One of the rules explaining how the decltype keyword works states that:
If the argument is [...] an unparenthesized class member access expression, then decltype yields the type of the entity named by this expression. (https://en.cppreference.com/w/cpp/language/decltype)
However, consider the following example (pseudo-code for brevity):

struct X {
    int a;

X x;
int X::* ptr = &X::a;
std::is_lvalue_reference<decltype(x.*ptr)>::value; //Evaluates to 1. The type is int&
std::is_rvalue_reference<decltype(X().*ptr)>::value; //Evaluates to 1. The type is int&&

This implies that accessing a class member through a pointer to member is not a class member access expression.
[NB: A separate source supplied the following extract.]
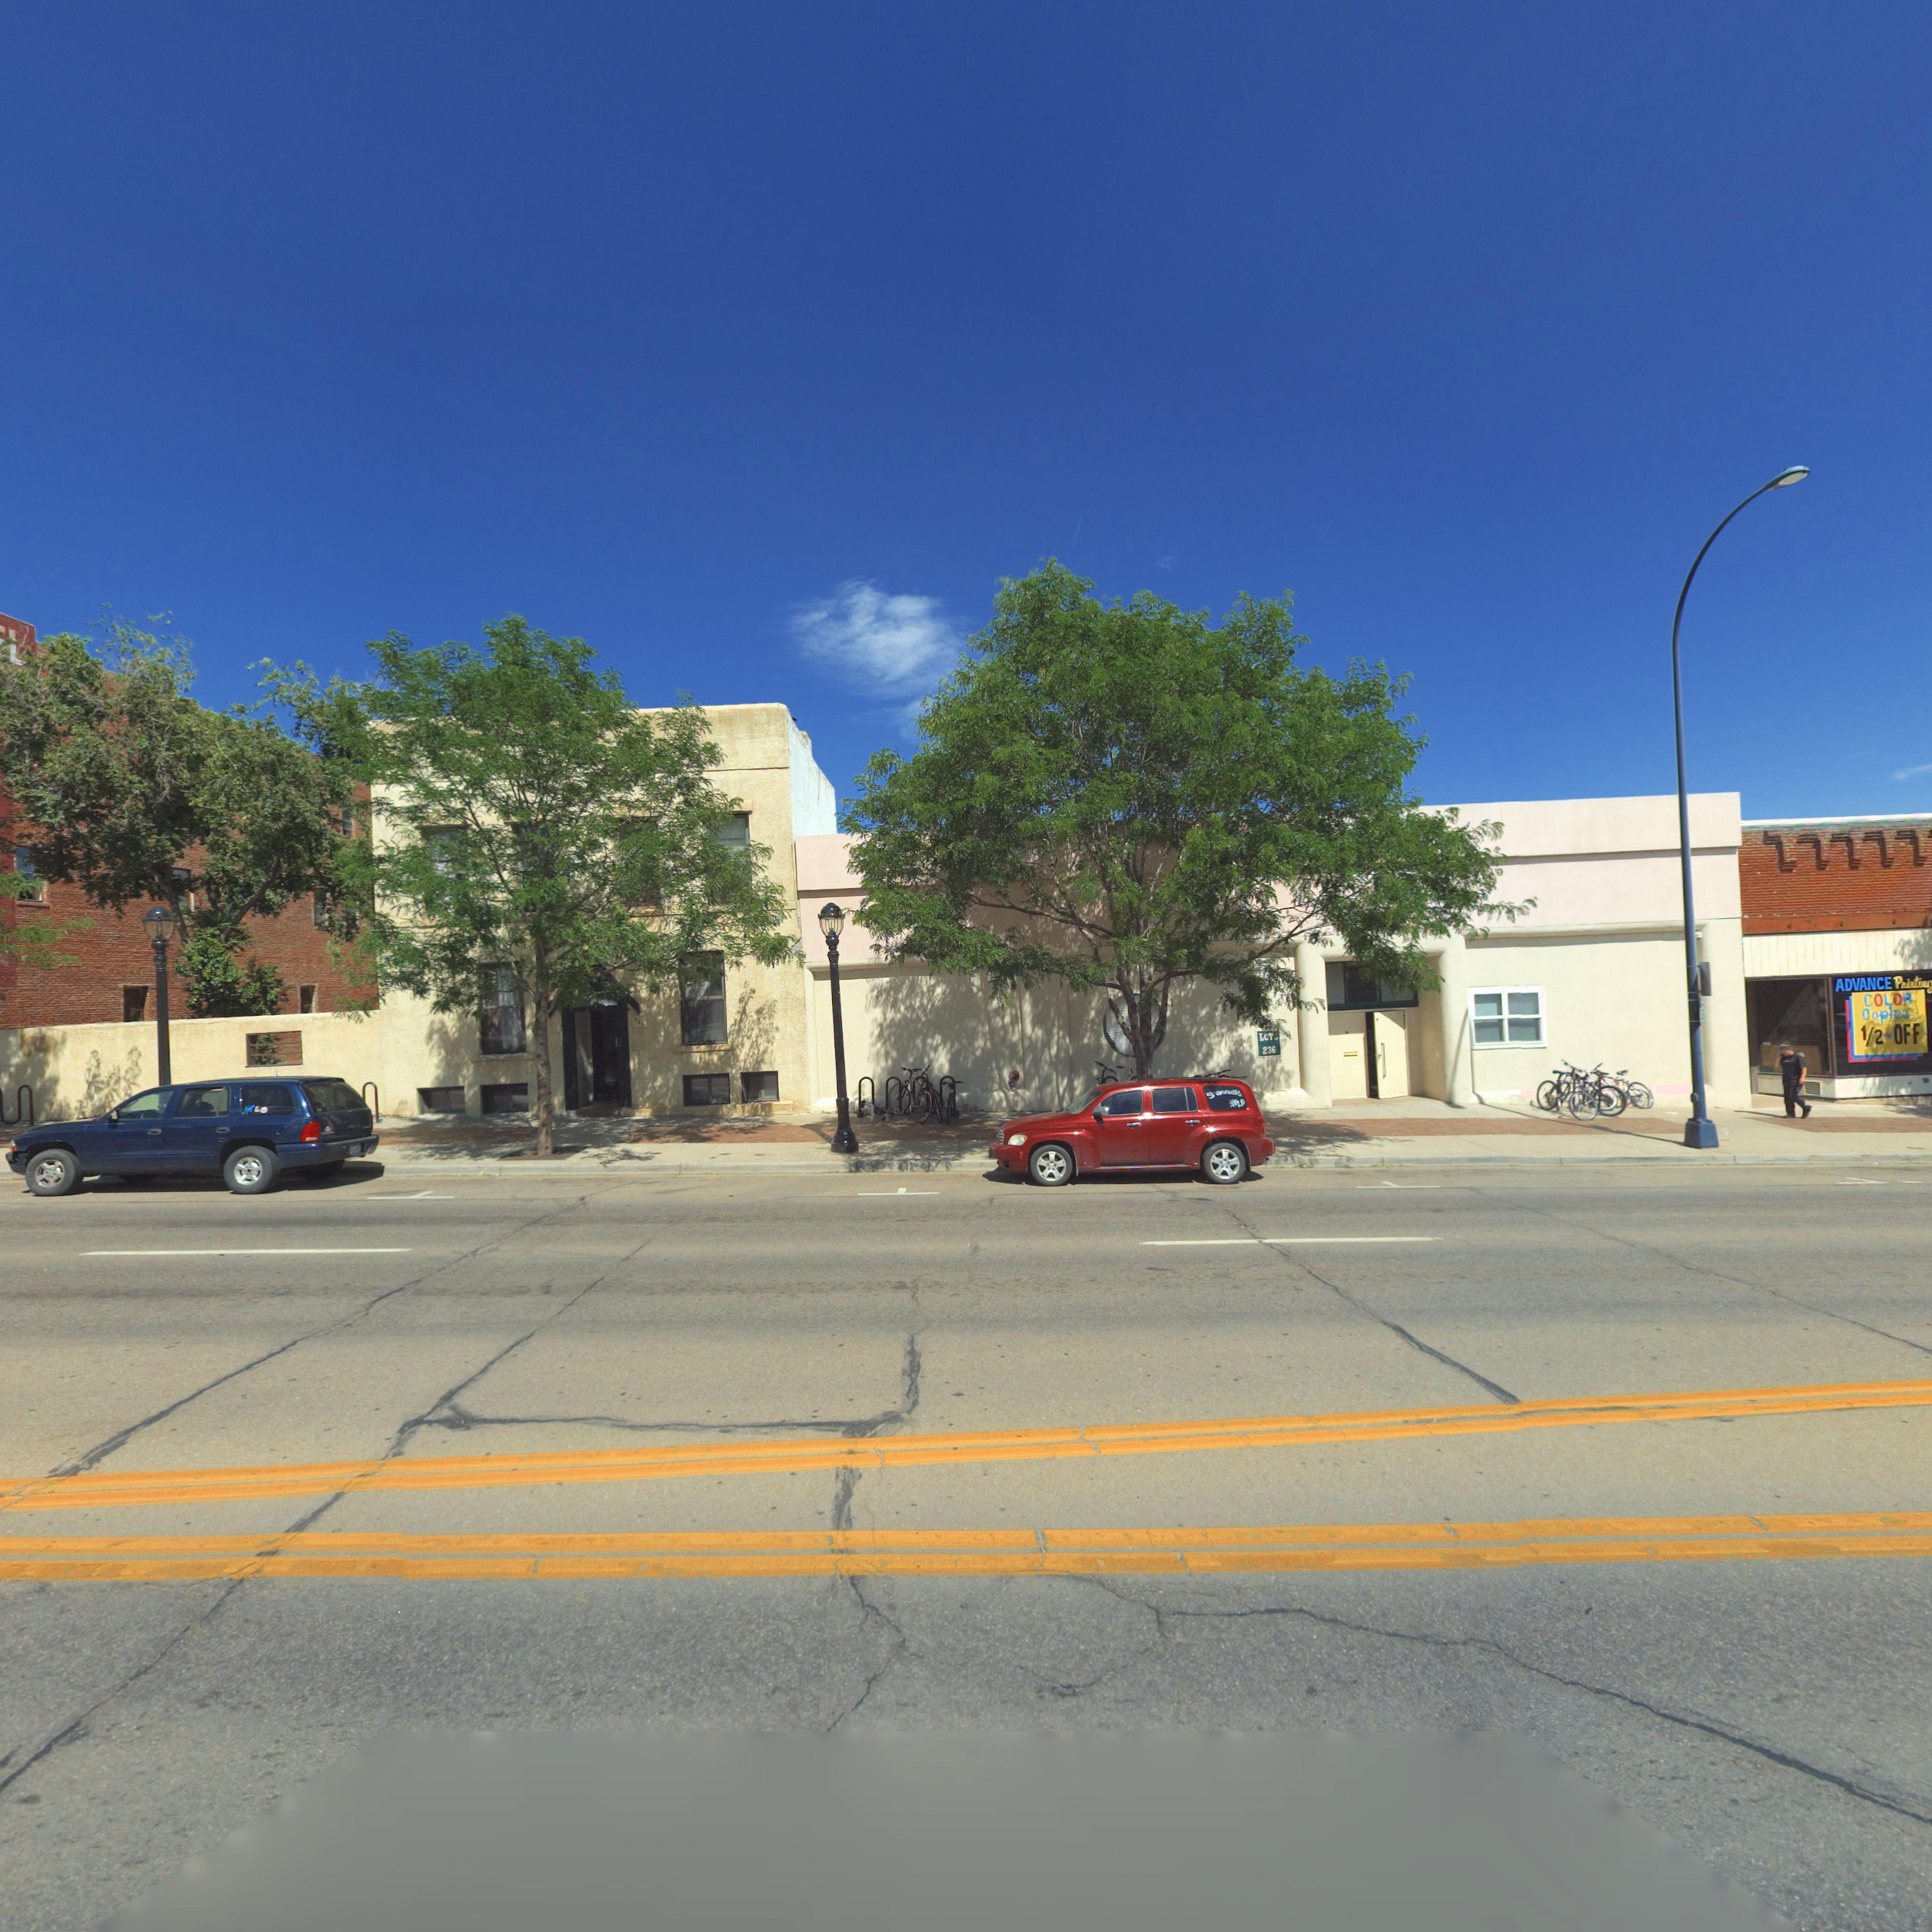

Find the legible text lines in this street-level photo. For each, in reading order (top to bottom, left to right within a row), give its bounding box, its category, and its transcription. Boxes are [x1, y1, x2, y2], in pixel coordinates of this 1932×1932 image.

[1835, 975, 1932, 995] None: ADVANCE Printing
[634, 1016, 644, 1026] StreetNumber: 240
[1262, 1045, 1276, 1055] StreetNumber: 236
It's treated as if it was just a normal expression, for which the rule I quoted doesn't apply.
Therefore, my question is: how can I know what exactly counts as a class member access expression for the purpose of decltype? What source should I look into to find a precise definition?


1 Answer 1


Class member access is defined in [expr.ref].

It is:

A postfix expression followed by a dot . or an arrow ->, optionally followed by the keyword template, and then followed by an id-expression

x.y is class member access, get().y is class member access, x.template y<int>() is class member access, etc.

But neither x.*ptr nor X().*ptr are, because of the *. They are pointer-to-member operators, which are described in [expr.mptr.oper]. They also have different (lower) precedence from class member access: x.*y.z evaluates as x.*(y.z).